Erasmus MC, University Medical Centre, Department of Urology, P.O. Box 2040, 3000 CA Rotterdam, The Netherlands.
Eur Urol. 2010 Oct;58(4):475-81. doi: 10.1016/j.eururo.2010.06.039. Epub 2010 Jul 9.
The performance characteristics of serum prostate-specific antigen (PSA) as a diagnostic test for prostate cancer (PCa) are poor. The performance of the PCa antigen 3 (PCA3) gene as a primary diagnostic is unknown.
Assess the value of PCA3 as a first-line diagnostic test.
DESIGN, SETTING AND PARTICIPANTS: Participants included men aged 63-75 who were invited for rescreening in the period from September 2007 to February 2009 within the European Randomised Study of Screening for Prostate Cancer, Rotterdam section.
Lateral sextant biopsies were performed if the serum PSA value was > or =3.0 ng/ml and/or the PCA3 score was > or =10.
Measurements included distribution and correlation of PSA value and PCA3 score and their relation to the number of cases and the characteristics of PCa detected. Additional value of PCA3 was included in men with previous negative biopsy and/or PSA <3.0 ng/ml.
In 721 men, all biopsied, 122 PCa cases (16.9%) were detected. Correlation between PSA and PCA3 is poor (Spearman rank correlation: ρ=0.14; p<0.0001). A PSA > or =3.0 ng/ml misses 64.7% of the total PCa that can be detected with the sextant biopsy technique and 57.9% of serious PCa (T2a or higher and/or Gleason grade > or =4, n=19), and 68.2% of biopsies could have been avoided; the respective data for PCA3 > or =35 are 32%, 26.3%, and 51.7%. Performance of PCA3 in men with low PSA (area under the curve [AUC]: 0.63) and/or previous negative biopsy (AUC: 0.68) is unclear but has limited reliability due to small numbers.

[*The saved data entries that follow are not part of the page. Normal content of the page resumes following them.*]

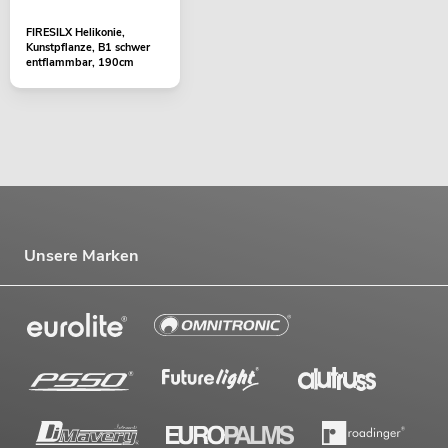
FIRESILX Helikonie,
Kunstpflanze, B1 schwer
entflammbar, 190cm
Unsere Marken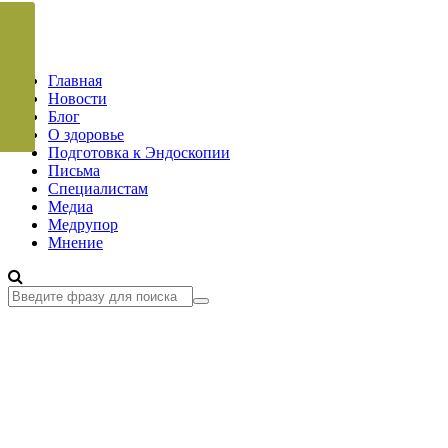
Главная
Новости
Блог
О здоровье
Подготовка к Эндоскопии
Письма
Специалистам
Медиа
Медрупор
Мнение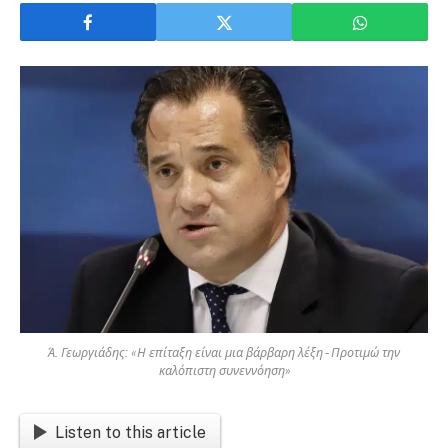
Ά. Γεωργιάδης: «Η επίταξη είναι μια βάρβαρη λέξη - Προτιμώ την
καλόπιστη συνεννόηση»
Listen to this article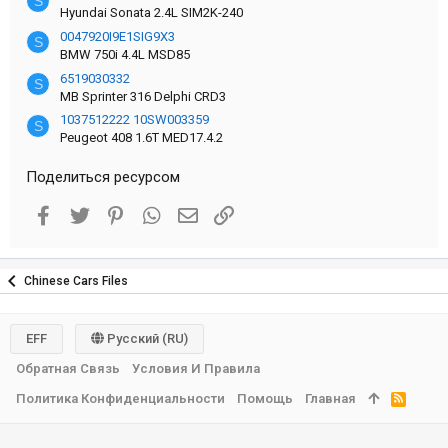
S
Hyundai Sonata 2.4L SIM2K-240
0047920I9E1SIG9X3
S
BMW 750i 4.4L MSD85
6519030332
S
MB Sprinter 316 Delphi CRD3
1037512222 10SW003359
S
Peugeot 408 1.6T MED17.4.2
Поделиться ресурсом
Facebook
Twitter
Pinterest
WhatsApp
Электронная почта
Ссылка
Chinese Cars Files
EFF
Русский (RU)
Обратная Связь
Условия И Правила
Политика Конфиденциальности
Помощь
Главная
R
S
S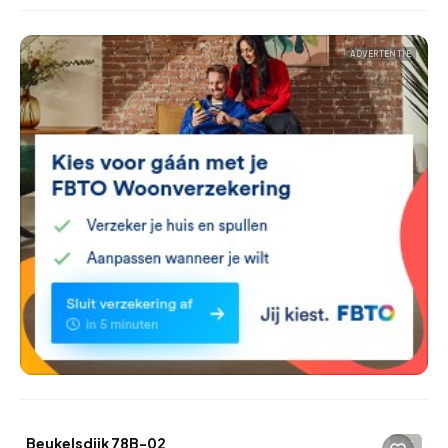
ADVERTENTIE
Beukelsdijk 78B-02
-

PCA3 as a first-line screening test shows improvement of the performance characteristics and identification of serious disease compared with PSA in this prescreened population.
血清前列腺特异性抗原(PSA)作为前列腺癌(PCa)诊断检测的性能特征较差。前列腺癌抗原 3(PCA3)基因作为主要诊断方法的性能尚不清楚。
评估 PCA3 作为一线诊断检测的价值。
设计、地点和参与者:参与者包括年龄在 63-75 岁之间的男性,他们于 2007 年 9 月至 2009 年 2 月期间在荷兰鹿特丹欧洲前列腺癌筛查随机研究的重新筛查期间被邀请参加。
如果血清 PSA 值> =3.0ng/ml 和/或 PCA3 评分> =10,则进行侧方六区活检。
测量包括 PSA 值和 PCA3 评分的分布和相关性,以及它们与病例数和检测到的 PCa 特征的关系。在之前活检阴性和/或 PSA<3.0ng/ml 的男性中,包括 PCA3 的附加价值。
在 721 名接受活检的男性中,共检测到 122 例 PCa 病例(16.9%)。PSA 与 PCA3 之间的相关性较差(Spearman 等级相关系数:ρ=0.14;p<0.0001)。PSA> =3.0ng/ml 会错过六区活检技术可检测到的总 PCa 的 64.7%和严重 PCa(T2a 或更高和/或 Gleason 分级> =4,n=19)的 57.9%,可避免 68.2%的活检;相应的 PCA3> =35 的数据分别为 32%、26.3%和 51.7%。在 PSA 较低(曲线下面积[AUC]:0.63)和/或之前活检阴性的男性中,PCA3 的性能(AUC:0.68)尚不清楚,但由于数量较少,可靠性有限。
在这个预筛查人群中,与 PSA 相比,PCA3 作为一线筛查检测可改善性能特征并识别严重疾病。